E foi o que fizeram quando convocaram a "greve cirúrgica" ao lado da Associação Sindical Portuguesa dos Enfermeiros (ASPE), liderada por Lúcia Leite. A dirigente sindical conhece-o precisamente quando as duas estruturas começam a reunir, entre o "final de 2017, início de 2018". Hoje descreve-o como uma "pessoa de princípios, muito genuína".
Lúcia Leite reconhece-lhe "bondade, a combatividade". "Está de alma e coração" nesta luta, afirma. E isso transparece para a mesa de negociações. É "muito firme nas convicções, teimoso" e, às vezes, "muito inflexível num primeiro momento, mas depois acaba por cair em si".
"Não tenho dúvidas que moverá todos os esforços para atingir o seu objetivo, defender os enfermeiros", assume Lúcia Leite.

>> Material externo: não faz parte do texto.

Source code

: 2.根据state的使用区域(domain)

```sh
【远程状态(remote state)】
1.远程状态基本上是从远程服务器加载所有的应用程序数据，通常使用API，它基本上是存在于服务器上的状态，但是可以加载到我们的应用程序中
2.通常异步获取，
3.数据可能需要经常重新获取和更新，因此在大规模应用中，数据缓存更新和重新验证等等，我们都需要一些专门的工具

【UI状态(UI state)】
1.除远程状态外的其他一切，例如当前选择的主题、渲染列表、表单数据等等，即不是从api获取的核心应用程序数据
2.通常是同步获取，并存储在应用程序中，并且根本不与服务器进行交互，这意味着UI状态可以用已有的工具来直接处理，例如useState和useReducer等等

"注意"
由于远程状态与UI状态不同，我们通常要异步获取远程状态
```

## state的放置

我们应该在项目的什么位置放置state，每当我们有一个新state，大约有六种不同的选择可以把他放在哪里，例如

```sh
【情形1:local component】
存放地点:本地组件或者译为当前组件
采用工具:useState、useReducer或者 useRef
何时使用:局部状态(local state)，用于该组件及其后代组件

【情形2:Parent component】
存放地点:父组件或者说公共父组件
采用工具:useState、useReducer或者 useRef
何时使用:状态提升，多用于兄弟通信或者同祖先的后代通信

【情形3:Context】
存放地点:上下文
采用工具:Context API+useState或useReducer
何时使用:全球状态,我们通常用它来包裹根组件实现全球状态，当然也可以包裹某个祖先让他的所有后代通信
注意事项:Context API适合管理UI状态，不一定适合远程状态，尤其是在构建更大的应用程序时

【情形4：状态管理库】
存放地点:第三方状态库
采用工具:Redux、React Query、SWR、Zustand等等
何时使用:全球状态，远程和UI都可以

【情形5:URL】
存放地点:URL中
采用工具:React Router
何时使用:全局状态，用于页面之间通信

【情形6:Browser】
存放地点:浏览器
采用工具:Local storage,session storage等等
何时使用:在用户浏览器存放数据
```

Nunca pensou, porém que o colega iniciasse uma greve de fome. "Fiquei surpreendida com esta atitude. Já lhe manifestei a minha solidariedade e tomara que tenha resultados", diz, com expectativa.
A sindicalista duvida, no entanto, que este seja o caminho mais certo, mas apoia a "iniciativa individual na defesa dos enfermeiros". "É de enaltecer", elogia sobre esta posição extremada "de quem não encontra alternativa" para responder à "opressão" que a classe está a viver ao "colocar em causa a sua própria vida".

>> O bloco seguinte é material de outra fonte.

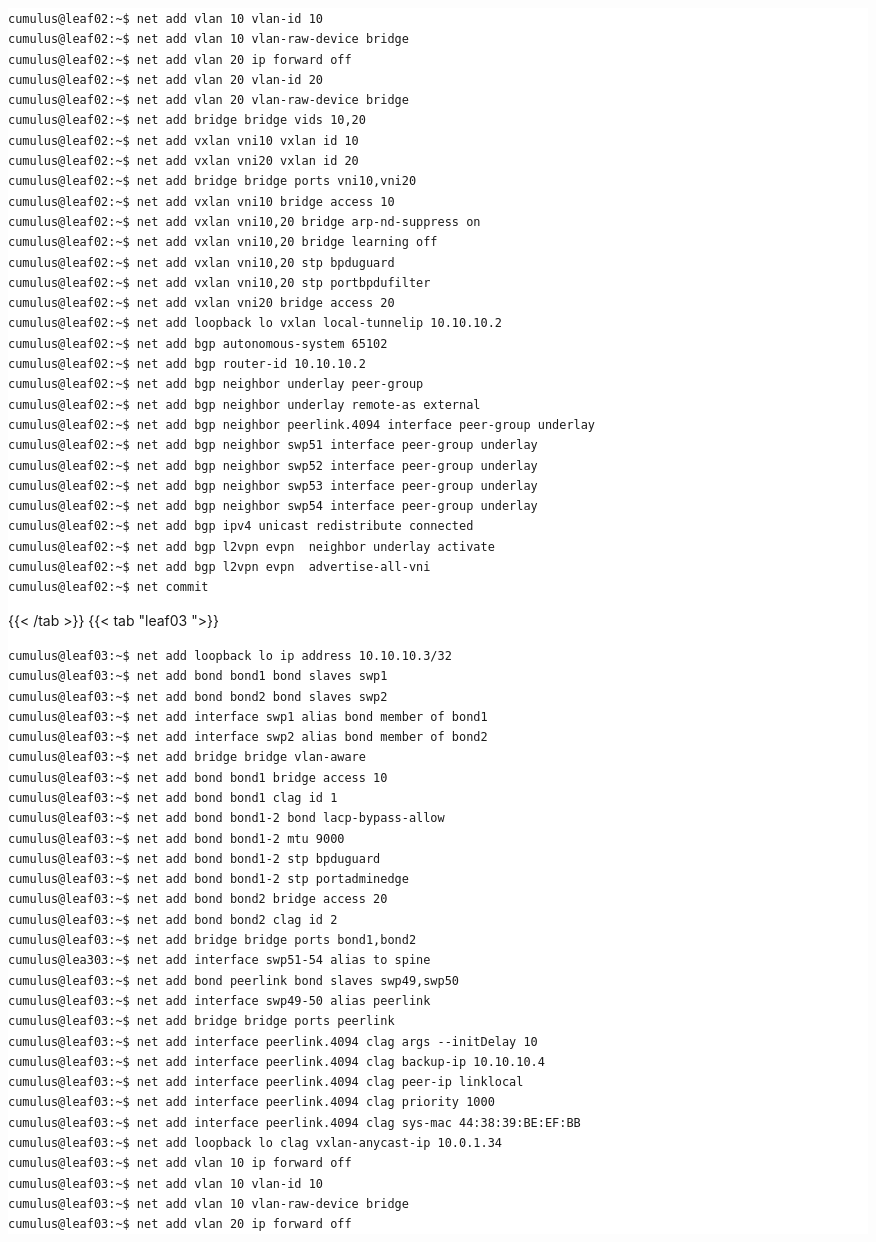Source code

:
 ```
cumulus@leaf02:~$ net add vlan 10 vlan-id 10
cumulus@leaf02:~$ net add vlan 10 vlan-raw-device bridge
cumulus@leaf02:~$ net add vlan 20 ip forward off
cumulus@leaf02:~$ net add vlan 20 vlan-id 20
cumulus@leaf02:~$ net add vlan 20 vlan-raw-device bridge
cumulus@leaf02:~$ net add bridge bridge vids 10,20
cumulus@leaf02:~$ net add vxlan vni10 vxlan id 10
cumulus@leaf02:~$ net add vxlan vni20 vxlan id 20
cumulus@leaf02:~$ net add bridge bridge ports vni10,vni20
cumulus@leaf02:~$ net add vxlan vni10 bridge access 10
cumulus@leaf02:~$ net add vxlan vni10,20 bridge arp-nd-suppress on
cumulus@leaf02:~$ net add vxlan vni10,20 bridge learning off
cumulus@leaf02:~$ net add vxlan vni10,20 stp bpduguard
cumulus@leaf02:~$ net add vxlan vni10,20 stp portbpdufilter
cumulus@leaf02:~$ net add vxlan vni20 bridge access 20
cumulus@leaf02:~$ net add loopback lo vxlan local-tunnelip 10.10.10.2
cumulus@leaf02:~$ net add bgp autonomous-system 65102
cumulus@leaf02:~$ net add bgp router-id 10.10.10.2
cumulus@leaf02:~$ net add bgp neighbor underlay peer-group
cumulus@leaf02:~$ net add bgp neighbor underlay remote-as external
cumulus@leaf02:~$ net add bgp neighbor peerlink.4094 interface peer-group underlay
cumulus@leaf02:~$ net add bgp neighbor swp51 interface peer-group underlay
cumulus@leaf02:~$ net add bgp neighbor swp52 interface peer-group underlay
cumulus@leaf02:~$ net add bgp neighbor swp53 interface peer-group underlay
cumulus@leaf02:~$ net add bgp neighbor swp54 interface peer-group underlay
cumulus@leaf02:~$ net add bgp ipv4 unicast redistribute connected
cumulus@leaf02:~$ net add bgp l2vpn evpn  neighbor underlay activate
cumulus@leaf02:~$ net add bgp l2vpn evpn  advertise-all-vni
cumulus@leaf02:~$ net commit
```

{{< /tab >}}
{{< tab "leaf03 ">}}

```
cumulus@leaf03:~$ net add loopback lo ip address 10.10.10.3/32
cumulus@leaf03:~$ net add bond bond1 bond slaves swp1
cumulus@leaf03:~$ net add bond bond2 bond slaves swp2
cumulus@leaf03:~$ net add interface swp1 alias bond member of bond1
cumulus@leaf03:~$ net add interface swp2 alias bond member of bond2
cumulus@leaf03:~$ net add bridge bridge vlan-aware
cumulus@leaf03:~$ net add bond bond1 bridge access 10
cumulus@leaf03:~$ net add bond bond1 clag id 1
cumulus@leaf03:~$ net add bond bond1-2 bond lacp-bypass-allow
cumulus@leaf03:~$ net add bond bond1-2 mtu 9000
cumulus@leaf03:~$ net add bond bond1-2 stp bpduguard
cumulus@leaf03:~$ net add bond bond1-2 stp portadminedge
cumulus@leaf03:~$ net add bond bond2 bridge access 20
cumulus@leaf03:~$ net add bond bond2 clag id 2
cumulus@leaf03:~$ net add bridge bridge ports bond1,bond2
cumulus@lea303:~$ net add interface swp51-54 alias to spine
cumulus@leaf03:~$ net add bond peerlink bond slaves swp49,swp50
cumulus@leaf03:~$ net add interface swp49-50 alias peerlink
cumulus@leaf03:~$ net add bridge bridge ports peerlink
cumulus@leaf03:~$ net add interface peerlink.4094 clag args --initDelay 10
cumulus@leaf03:~$ net add interface peerlink.4094 clag backup-ip 10.10.10.4
cumulus@leaf03:~$ net add interface peerlink.4094 clag peer-ip linklocal
cumulus@leaf03:~$ net add interface peerlink.4094 clag priority 1000
cumulus@leaf03:~$ net add interface peerlink.4094 clag sys-mac 44:38:39:BE:EF:BB
cumulus@leaf03:~$ net add loopback lo clag vxlan-anycast-ip 10.0.1.34
cumulus@leaf03:~$ net add vlan 10 ip forward off
cumulus@leaf03:~$ net add vlan 10 vlan-id 10
cumulus@leaf03:~$ net add vlan 10 vlan-raw-device bridge
cumulus@leaf03:~$ net add vlan 20 ip forward off
```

E como está a família de Carlos Ramalho a viver esta opção pela greve de fome? A apoiar, conta Vanda Gouveia. "Do que eu falei com ele, houve, inicialmente um choque, mas entendem também".
Longe das mesas de negociação, Lúcia Leite reconhece-lhe também o alentejano que gosta de desfrutar de uma boa refeição. "É um bom garfo. Acho que ele se meteu num caminho estreito, não prescinde da sua refeição e, portanto, é um alentejano genuíno nesse aspeto".
Conviver e partilhar momentos com os amigos à mesa "é um dos seus maiores prazeres", acrescenta Ulisses Rolim. "É a pior decisão que ele podia ter tomado porque é um bom garfo. É daqueles que acredita que uma boa conversa e uma boa partilha com os amigos é feita à volta da mesa, portanto isto foi uma decisão muito radical".
Uma atitude extremada de Carlos Ramalho que resulta "de um acumular de situações que foi sentindo na prática dos cuidados de saúde". "Ele está na linha da frente. Está no terreno, não é homem de gabinete", sintetiza Vanda Veiga. E, em tom de desabafo, diz: "já estamos um bocado cansados, são muitos anos de luta".
Decidiu por ele entrar em greve de fome, "não foi empurrado nem incentivado por ninguém", sublinha a enfermeira. "Tenho a expectativa que os governantes tenham percebido que alimentaram demasiado este conflito e que se calhar existiram ali situações em que não estiveram bem. Ainda vão a tempo de mudar alguma coisa."